Work instruction:
Copy out the text of every entry below word for word, omitting the pictures.

Study material:

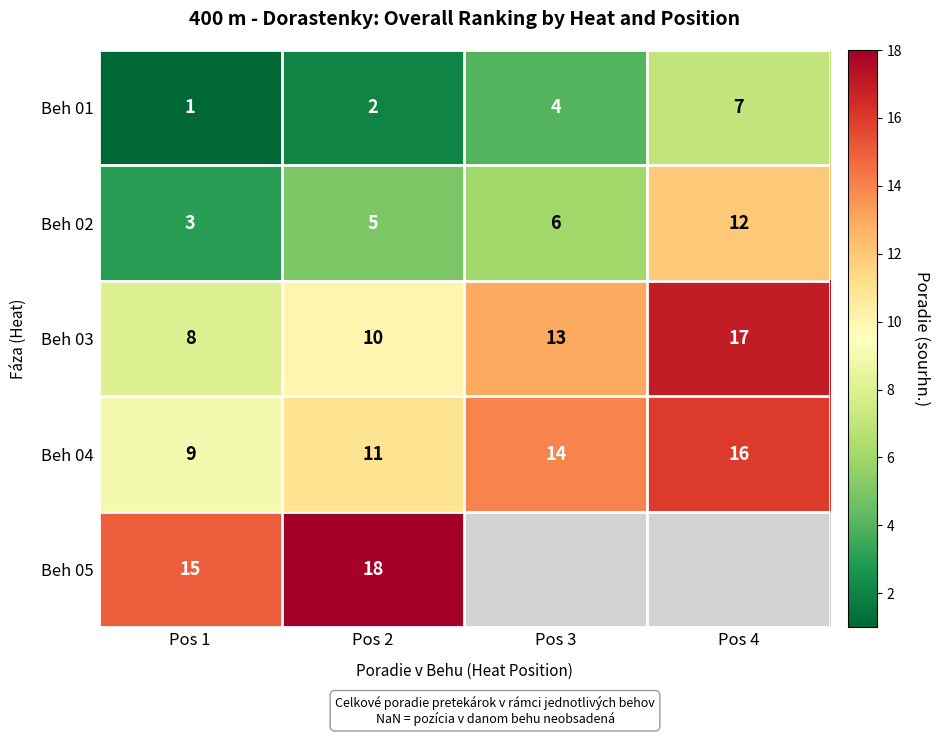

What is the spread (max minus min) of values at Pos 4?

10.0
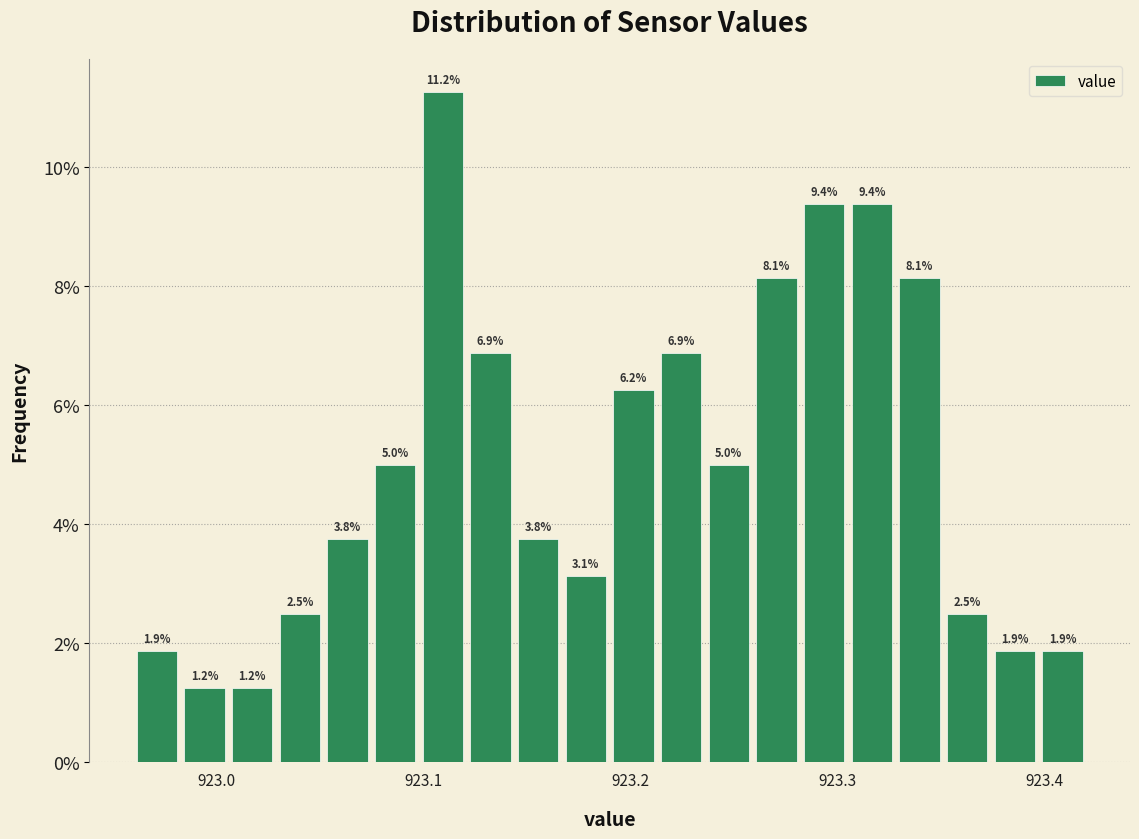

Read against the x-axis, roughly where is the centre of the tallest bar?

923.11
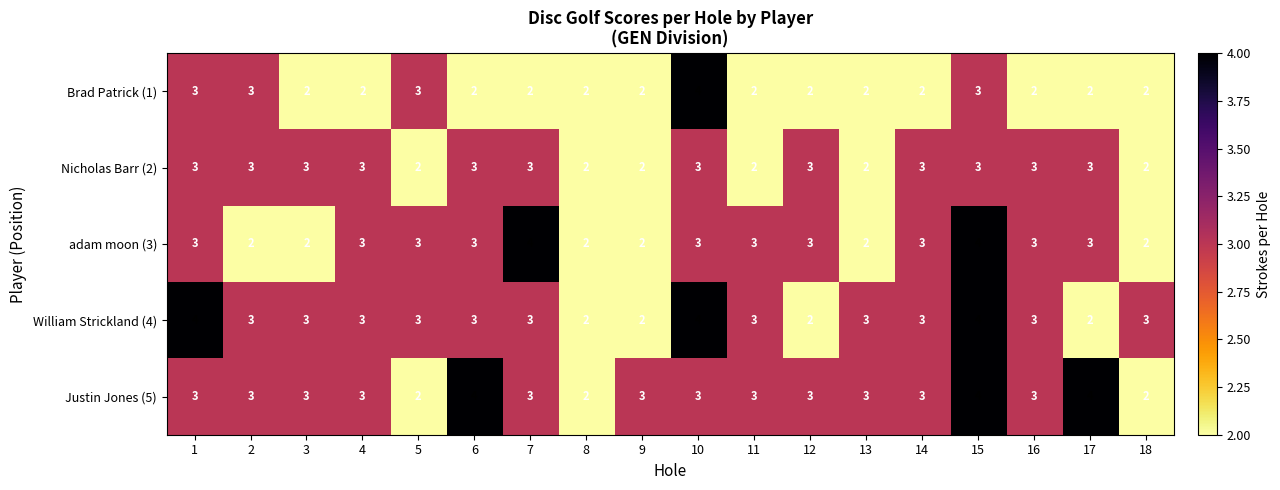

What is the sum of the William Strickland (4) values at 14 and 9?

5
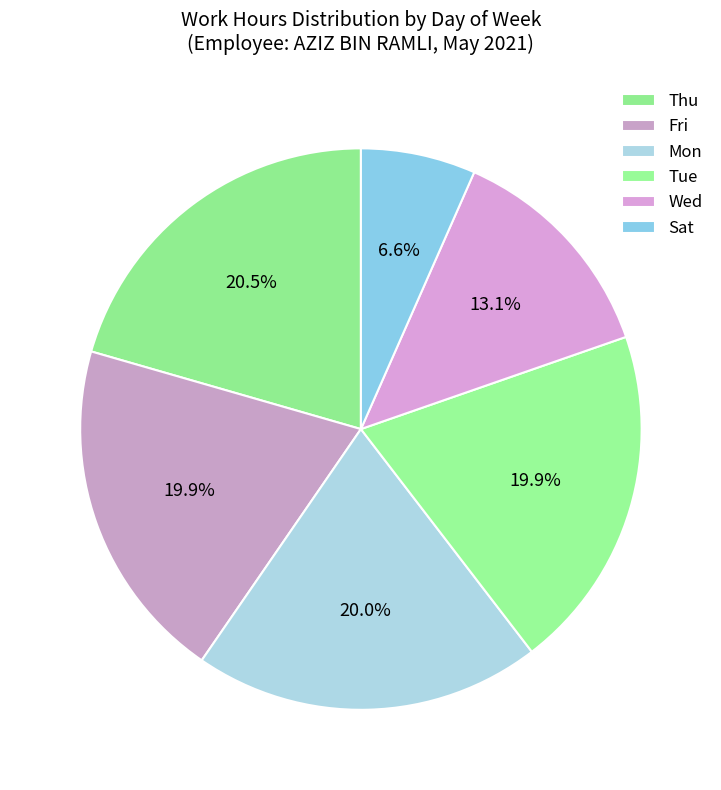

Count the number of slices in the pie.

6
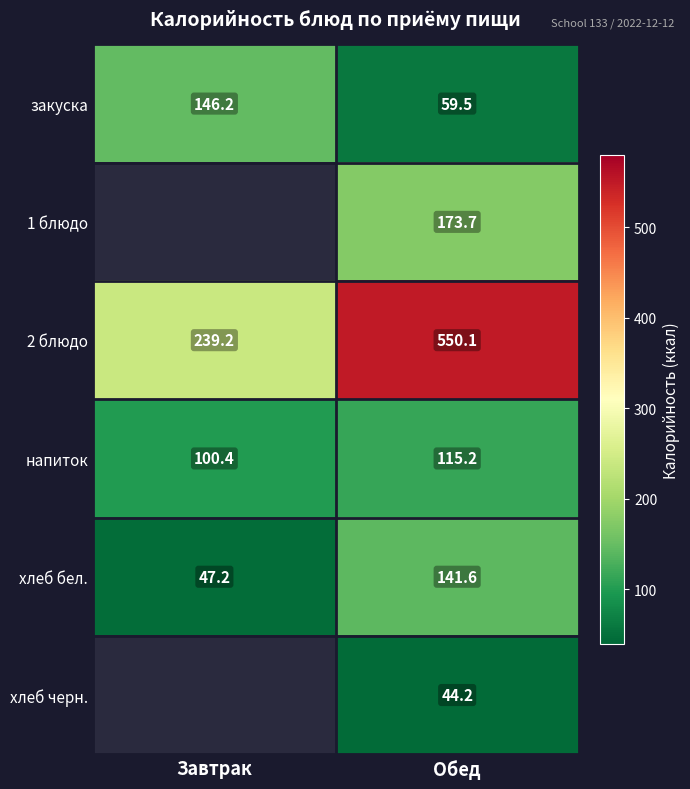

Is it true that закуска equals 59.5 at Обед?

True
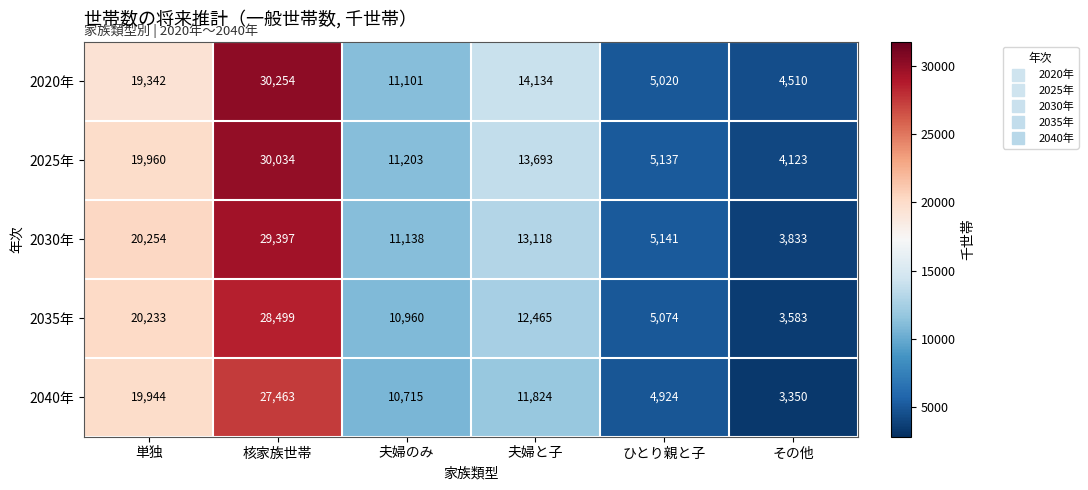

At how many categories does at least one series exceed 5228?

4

Solution to this exercise:
What is the spread (max minus min) of values at Pos 4?

10.0

Read against the x-axis, roughly where is the centre of the tallest bar?

923.11

What is the sum of the William Strickland (4) values at 14 and 9?

5

Count the number of slices in the pie.

6

Is it true that закуска equals 59.5 at Обед?

True

At how many categories does at least one series exceed 5228?

4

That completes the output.